Museum on the Move – Viking Games

Games and entertainment occupied the time of Vikings between conquest, raids, trade journeys and long winters’ nights. While Vikings worked hard, they also left time to play strategic board games with friends and family, as we still do today.

From grave goods and the sagas, we learn that Vikings played board games avidly, carved wooden dolls and toys for their children, played dice and gambled, and played rough sports at their feasts and gatherings.

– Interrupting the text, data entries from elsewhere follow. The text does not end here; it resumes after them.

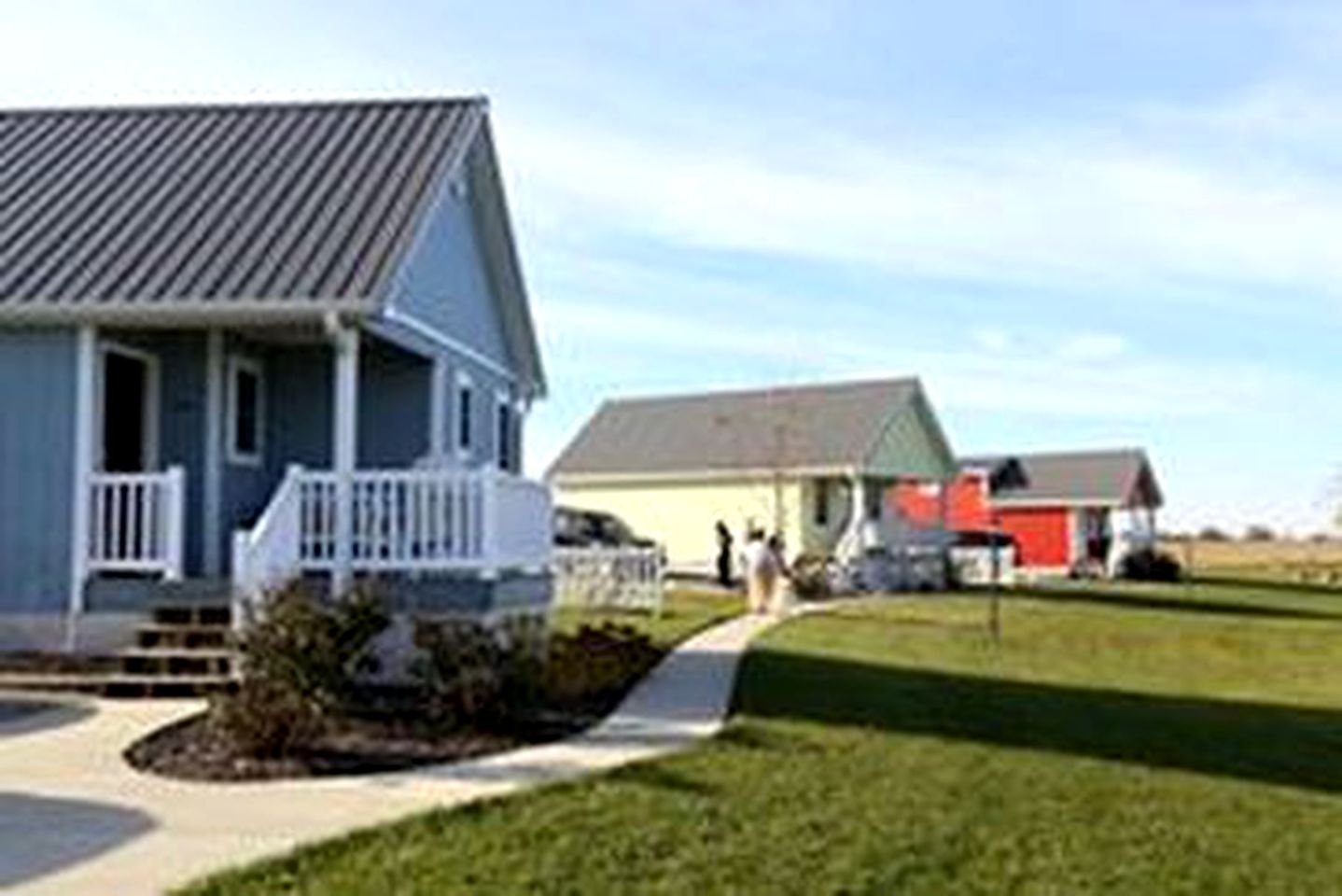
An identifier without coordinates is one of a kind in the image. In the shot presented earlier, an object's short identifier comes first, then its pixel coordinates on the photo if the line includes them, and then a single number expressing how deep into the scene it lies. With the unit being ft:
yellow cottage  200.75
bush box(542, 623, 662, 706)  70.33
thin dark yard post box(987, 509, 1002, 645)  119.81
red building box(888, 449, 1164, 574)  279.90
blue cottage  72.84
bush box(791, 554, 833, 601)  155.33
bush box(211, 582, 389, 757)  54.13
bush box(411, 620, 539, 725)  60.54
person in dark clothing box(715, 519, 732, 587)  176.55
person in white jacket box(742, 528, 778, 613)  135.44
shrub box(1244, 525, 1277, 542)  529.98
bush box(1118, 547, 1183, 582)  245.65
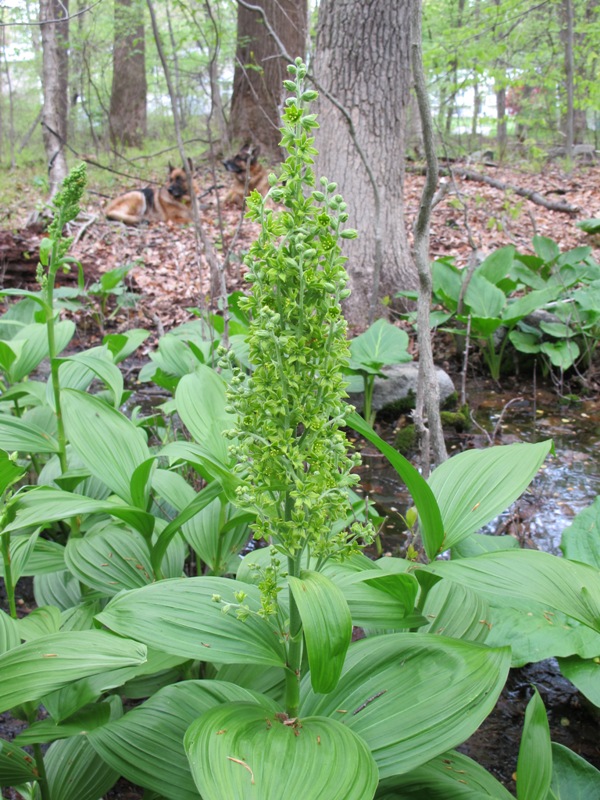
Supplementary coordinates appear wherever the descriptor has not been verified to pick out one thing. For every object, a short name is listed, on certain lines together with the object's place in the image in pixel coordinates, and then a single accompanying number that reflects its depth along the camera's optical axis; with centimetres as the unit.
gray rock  473
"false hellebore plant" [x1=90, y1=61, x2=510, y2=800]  116
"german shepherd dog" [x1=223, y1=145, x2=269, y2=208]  906
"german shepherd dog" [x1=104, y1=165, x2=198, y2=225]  896
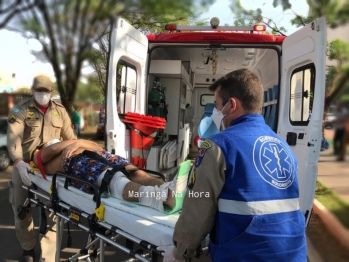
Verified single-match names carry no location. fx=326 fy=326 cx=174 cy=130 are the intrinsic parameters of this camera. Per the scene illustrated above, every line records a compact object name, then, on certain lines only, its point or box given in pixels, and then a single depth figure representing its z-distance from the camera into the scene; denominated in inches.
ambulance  101.2
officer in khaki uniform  110.3
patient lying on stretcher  81.6
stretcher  70.0
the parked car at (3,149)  280.2
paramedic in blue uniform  51.8
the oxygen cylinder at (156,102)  171.9
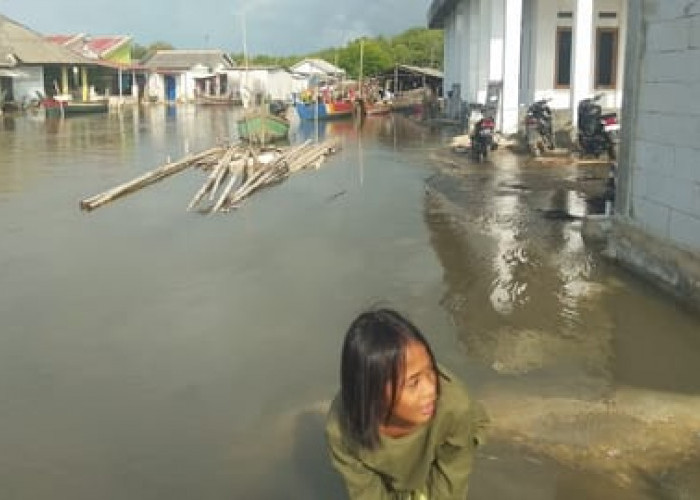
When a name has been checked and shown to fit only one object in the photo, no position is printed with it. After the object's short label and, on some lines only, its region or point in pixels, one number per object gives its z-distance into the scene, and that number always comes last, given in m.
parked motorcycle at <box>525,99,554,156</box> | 17.52
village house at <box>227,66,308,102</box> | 63.00
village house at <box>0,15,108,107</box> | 47.50
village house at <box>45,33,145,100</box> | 60.66
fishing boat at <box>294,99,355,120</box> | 37.97
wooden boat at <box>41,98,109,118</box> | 43.75
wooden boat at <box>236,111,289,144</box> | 24.41
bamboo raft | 13.85
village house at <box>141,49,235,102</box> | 66.62
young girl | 2.31
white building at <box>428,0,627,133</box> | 17.02
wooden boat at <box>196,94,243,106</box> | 62.97
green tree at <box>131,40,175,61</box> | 91.28
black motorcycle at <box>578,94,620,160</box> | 15.03
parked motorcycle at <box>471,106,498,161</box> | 17.89
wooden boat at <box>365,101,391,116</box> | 43.69
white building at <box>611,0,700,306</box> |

Find more about Viking play, childhood and games by looking at the Viking Games downloadable document below.

Evidence of play

Many activities involving children’s play do not leave archaeological traces; however, we do know of ball games and wrestling games, which were recorded in some detail in the Viking sagas. Written sources (such as the Orkneyinga Saga) describe how being good at table games impressed other people. Some games were scratched onto wood or stone, with broken pieces of pottery or bone used for counters.

One of the most popular games still played today is chess. Some of the most striking objects of the 12th Century are the chess pieces from the Scottish island of Lewis.  The Lewis Chess-pieces give us fascinating insights into the international connections of western Scotland and the growing popularity of chess in medieval Europe.

Excavations at Peel Castle

The board game enjoyed most often by Vikings was Hnefatafl, which they took with them to Greenland, Iceland, Scotland, Ireland and Great Britain. Other games such as Merels are still played today.  This hand-made Merels board was uncovered during the archaeological excavations of St. Patrick’s Isle in Peel during the 1980s. This Merels game, also called Nine Men’s Morris, was scratched into the surface of a piece of slate around the 14th Century (1300s AD).  Could this game have been played by soldiers occupying Peel Castle? We will never know, but you can still play this simple game with your friends and family today by printing out the downloadable Merels game below

Let’s find out what archaeological evidence we have of Viking games played in the Isle of Man.

Merels board archaeological picture for educational use.


Counters for games could be made from simple to highly prized materials depending on the game and the status of the player. Some counters and games pieces have been found to be made out of materials ranging from bone, fish vertebrate, walrus tusk, to very ornate glass.  These counters are made from ‘tope’ vertebrate, which is a type of shark. These vertebrate counters were found in an excavation at Castle Rushen in Castletown.

What things can you find at home to make counters from for your Merels board? Make sure that they look different to your opponent’s counters!